Osmanlı''da azınlıkların yanı sıra din adamları ve imamların vergiden muaf tutulmaları da halk arasında ikiliğe yol açan unsurlardan biri olarak görülmektedir.

Pir Sultan, vezir ve memurlarının kişiliğinde Osmanlı yönetimini eleştirmiş,

                Yürü bre Hızır Paşa / Senin de çarkın kırılır

                Güvendiğin padişahın / O da bir gün devrilir.                   

biçimindeki söyleyişleriyle belli bir dönemde bozuk düzene karşı direnişin sembolü olmuştur.

Haksızlıklara dayanamayıp başkaldıran sazı, sözü ve eylemleriyle dikkatleri üzerine çeken bir aşık da:

                Köroğlu''yum kayaları yararım / Halkın kılıcıyım hakkı ararım

                Sultan padişahtan hesap sorarım / Uykudan uyanan katılır bana

diyen ve yiğit edası ile Türk halkının kahramanlık, mertlik duygularının sembolü olan Köroğlu''dur.

Başkaldırı, yönetici sınıfa karşı daha çok kırsal kesim halkının direnişi biçiminde olduğundan doğa temi olarak şiirin içinde yer alır. Bu tema doğaya sığınma ve ondan güç alma biçiminde belirir. Bunu Dadaloğlu''nun: Ferman padişahın dağlar bizimdir gibi dizelerinde en çarpıcı biçimde görürüz.

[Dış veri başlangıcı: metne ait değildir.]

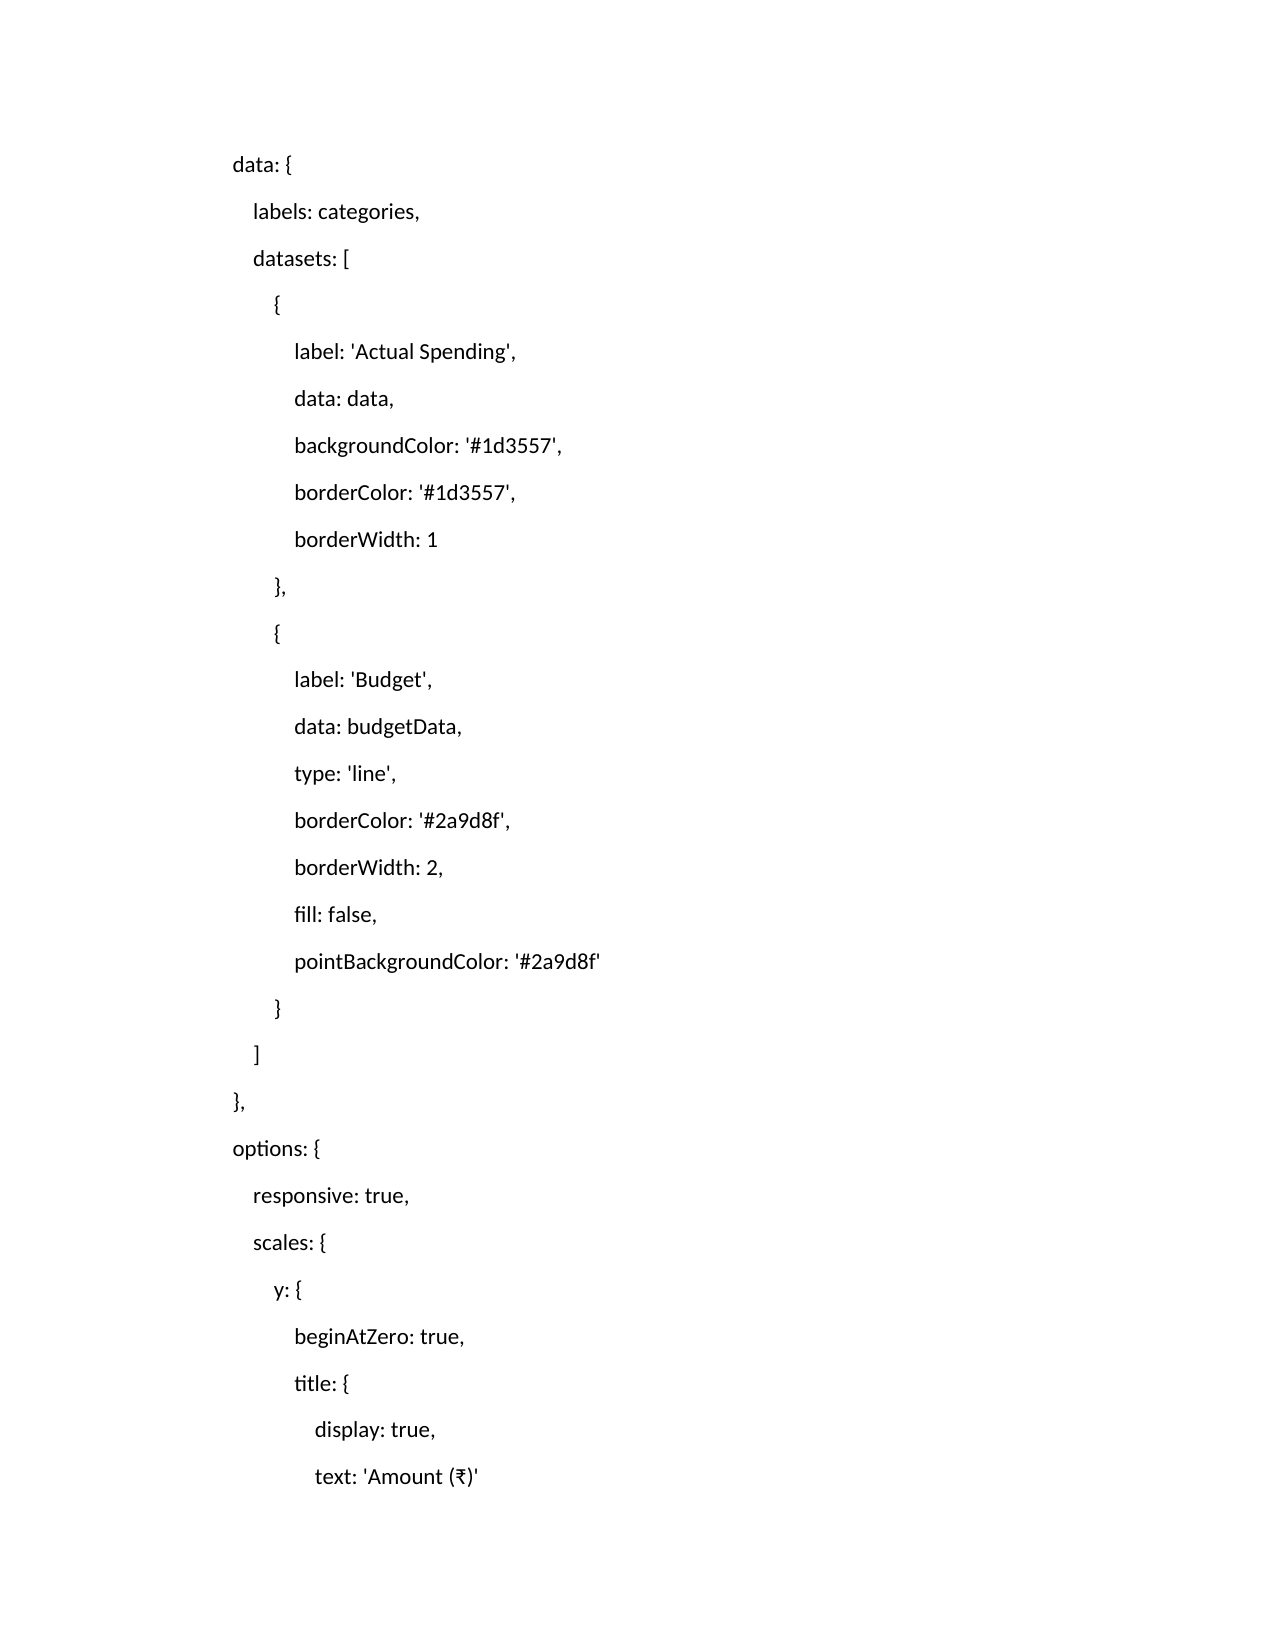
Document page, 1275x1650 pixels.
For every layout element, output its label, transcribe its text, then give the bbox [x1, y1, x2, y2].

Her türlü haksızlığın sürdürüldüğü, fakir fukara halkın nasibinin sadece ezilmek olduğu bir devirde Köroğlu''nun ve Dadaloğlu''nun koşmaları; beylerin, ağaların suratına indirilmiş birer tokat gibidir.

-Buna kavga derler, bey ne, paşa ne? diyen Köroğlu sarayın ve onun düzenine karşı halkın kinini ne güzel anlatmıştır.

-İncitmeyin fukarayı, fakiri  demekle de fakir halkın bu bozuk düzene karşı koruyuculuğunu üstüne almış görülür

Yüzyıllar boyu halkla ve köylü ile ilgilenmeyen saray adamlarından birinin Şarkışla''dan geçerken toplanan köylülerin hatrını sorması üzerine topluluğun arasında bulunan Serdari''nin:

                Nesini söyleyeyim canın efendim / Gayrı düzen tutmaz telimiz bizim

                Arzuhal eylesem deftere sığmaz / Omuzdan kırılmış kolumuz bizim

                *

Sefil ireçberin yüzü soğuktur / Yıl perhizi tutmuş içi koğuktur

İneği davarı iki tavuktur / Bundan gayrı yoktur malımız bizim

                *

                Benim bu gidişe aklı ermiyor / Fukara halini kimse sormuyor

                Padişah sikkesi selam vermiyor / Kefensiz kalacak ölümüz bizim

                *

                Tahsildar da çıkmış köyleri gezer / Elinde kamçısı fakiri ezer

                Yorganı döşeği mezatta gezer / Hasırdan serili çulumuz bizim

                *

Zenginin yediği baklava börek / Kahvaltıya ister keteli çörek

Fukaraya sordum size ne gerek / Düğülcek çorbası balımız bizim

 

                Serdari halimiz böyle n''olacak / Kısa çöp uzundan hakkın alacak

                Mamurlar yıkılıp viran olacak / Akibet dağılır ilimiz bizim

deyişi Osmanlı döneminde halkın genel durumunu ve âşıkların serzenişlerini dile getiren ilginç örneklerdendir.